2011年7月22日金曜日

増えると

たまにヒノキ林調査の準備を入れつつ、Burmoniscus論文に没頭。とりあえず版が完成。英語はかなり無茶苦茶で、流れが決まったという程度。ここからが本当に苦労する。また、ホロタイプの状態が悪く、観察できない形質があるので、この扱いも難しい。

何か忘れているな〜と思ってたけど、気づいてしまった。明日、免許状更新講習サポートだった。また、朝8:00から大学に。先週はすっぽかした受付手伝いもしなければ。


生きもの異変 温暖化の足音

先日、大学の本屋でたまたま見つけた本。タイトルが面白そうだったので買ってみた。

どうやら産經新聞に掲載された記事のまとめらしい。タイトルの通り、地球温暖化に伴う色々な生物相の変化を紹介している。

新聞記事なので、当然、引用はない。本格的な研究成果もあれば、最近は変わったよね〜、という感じの記事もある。少し期待はずれだった。

でも、勉強になった記事もいくつかあった。とくに興味深かったのは、地球温暖化で海洋生態系の生態系ピラミッドが変化し、大型魚が減る、という記事。水産総合研究センターの研究らしい。

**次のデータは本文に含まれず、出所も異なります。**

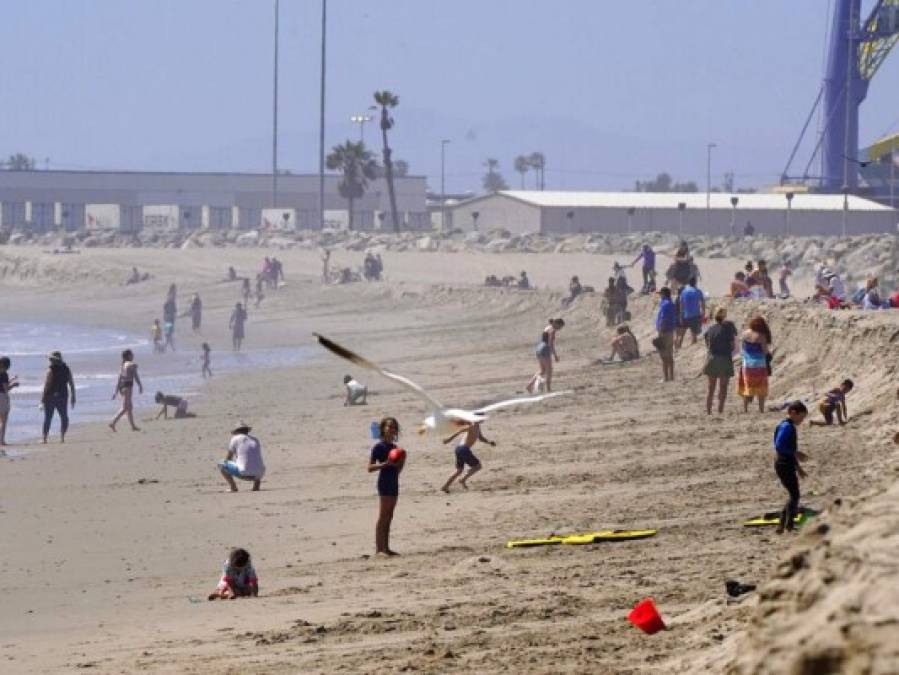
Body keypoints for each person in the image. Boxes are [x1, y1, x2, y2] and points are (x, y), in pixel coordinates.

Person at [367, 417, 404, 556]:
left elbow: (398, 468)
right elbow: (369, 467)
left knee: (390, 516)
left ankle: (386, 548)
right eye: (389, 426)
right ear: (383, 428)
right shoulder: (379, 447)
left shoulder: (395, 448)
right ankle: (379, 549)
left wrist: (401, 461)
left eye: (394, 427)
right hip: (384, 482)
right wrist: (385, 464)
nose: (392, 429)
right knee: (383, 516)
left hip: (394, 481)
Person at [773, 401, 809, 534]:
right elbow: (779, 446)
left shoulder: (787, 425)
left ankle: (783, 525)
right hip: (783, 464)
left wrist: (799, 468)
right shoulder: (787, 427)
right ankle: (787, 524)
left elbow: (788, 449)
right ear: (793, 413)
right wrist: (796, 453)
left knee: (793, 495)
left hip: (785, 463)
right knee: (795, 495)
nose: (802, 420)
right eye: (801, 417)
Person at [703, 307, 738, 415]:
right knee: (723, 387)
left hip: (712, 359)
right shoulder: (728, 329)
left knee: (710, 388)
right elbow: (732, 346)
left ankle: (708, 411)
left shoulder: (710, 329)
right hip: (724, 359)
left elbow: (707, 345)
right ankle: (720, 410)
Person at [441, 421, 494, 493]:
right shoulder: (472, 425)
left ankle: (445, 486)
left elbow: (481, 438)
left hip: (459, 449)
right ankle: (462, 480)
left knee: (459, 470)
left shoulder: (477, 426)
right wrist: (449, 439)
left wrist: (489, 442)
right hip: (463, 449)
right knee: (478, 466)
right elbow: (460, 431)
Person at [737, 316, 772, 413]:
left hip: (747, 364)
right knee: (761, 388)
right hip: (759, 365)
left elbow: (742, 349)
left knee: (746, 386)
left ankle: (745, 409)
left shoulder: (745, 334)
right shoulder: (761, 336)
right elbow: (765, 351)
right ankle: (761, 409)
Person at [219, 423, 265, 492]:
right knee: (255, 462)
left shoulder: (235, 438)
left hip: (244, 473)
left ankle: (233, 487)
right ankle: (256, 486)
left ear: (236, 431)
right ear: (247, 431)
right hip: (260, 474)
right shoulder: (255, 439)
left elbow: (228, 458)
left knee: (221, 464)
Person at [41, 351, 75, 444]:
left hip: (50, 397)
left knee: (48, 418)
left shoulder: (50, 370)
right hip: (63, 396)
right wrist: (73, 396)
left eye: (50, 359)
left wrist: (42, 399)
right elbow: (71, 384)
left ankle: (45, 438)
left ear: (52, 360)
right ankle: (62, 437)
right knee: (64, 417)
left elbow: (47, 385)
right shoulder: (66, 369)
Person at [527, 318, 564, 393]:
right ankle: (548, 389)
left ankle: (530, 385)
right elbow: (550, 344)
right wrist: (555, 355)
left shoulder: (547, 327)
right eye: (560, 327)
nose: (560, 329)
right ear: (557, 324)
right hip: (545, 349)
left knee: (542, 370)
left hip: (539, 348)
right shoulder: (552, 330)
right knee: (549, 371)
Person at [110, 349, 143, 432]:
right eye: (132, 354)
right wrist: (140, 385)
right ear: (129, 356)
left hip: (122, 387)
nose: (133, 356)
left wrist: (116, 392)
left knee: (129, 408)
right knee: (125, 408)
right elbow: (136, 376)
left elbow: (119, 379)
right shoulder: (130, 365)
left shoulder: (122, 365)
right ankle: (113, 422)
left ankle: (133, 426)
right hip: (128, 387)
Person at [654, 287, 677, 382]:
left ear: (664, 294)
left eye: (660, 294)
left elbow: (663, 319)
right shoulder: (671, 303)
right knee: (669, 354)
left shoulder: (665, 304)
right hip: (670, 331)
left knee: (664, 355)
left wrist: (661, 331)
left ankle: (665, 377)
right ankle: (671, 376)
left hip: (664, 331)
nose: (660, 296)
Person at [676, 276, 706, 348]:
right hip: (695, 315)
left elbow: (681, 305)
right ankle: (692, 349)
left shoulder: (684, 291)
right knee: (694, 334)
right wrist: (703, 313)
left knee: (681, 334)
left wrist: (680, 316)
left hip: (686, 315)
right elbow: (702, 302)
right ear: (695, 282)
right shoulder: (698, 291)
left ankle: (678, 348)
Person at [0, 356, 20, 447]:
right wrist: (14, 385)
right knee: (3, 421)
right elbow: (5, 388)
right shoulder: (4, 374)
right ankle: (1, 441)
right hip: (2, 398)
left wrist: (12, 379)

生態系ピラミッドという言葉は、高校生物で習うのだが、生産者、一次消費者、二次消費者、、という、いわゆる食物連鎖を量で表したもの。


生態系ピラミッドで大事なことは、上の段階は下よりも「かなり」量が減ってしまう、こと。呼吸などでエネルギーを消費するので。

現在の日本近海の生態系ピラミッドは4段になっているそうで、その頂上に私たちが食べるマグロとかブリなどの大型魚がいる。地球温暖化が進むと、海水の(上下の)循環が無くなり、そうすると、現在の生産者である大きめの植物プランクトンは維持できなくなり、その代わりに、小型の植物プランクトンが生産者になるそうだ。

そして、生産者が小さくなったので、今はあまりいない、小さな植物プランクトンを食べる小さな動物プンクトンが一次消費者として新しく生態系ピラミッドに加わることになる。それ以降は、現在と同じ。つまり、食物連鎖が1段増えて、5段になる。生産者の量は、光エネルギーと有機物量で決定するので、現在と同じ、、、結局、1段分ロスが増え、頂点の大型魚は減少するらしい。大雑把な計算だと10分の1になるのだとか。

なかなか複雑。

生態系は複雑で、まだ、研究者が完全には理解できておらず、風が拭けば桶屋が儲かる的な間接経路が沢山ある。また、多少の環境変化であれば耐えることができる。これをキチンと理解することが大切だと思った。地球温暖化にしても、外来種にしても、今はあまり影響がないような気がしていても、気づいたときには手遅れになるのかも知れない。影響が完璧に分からないのであれば、何もしない、のが生態系保全で重要なことだと思う。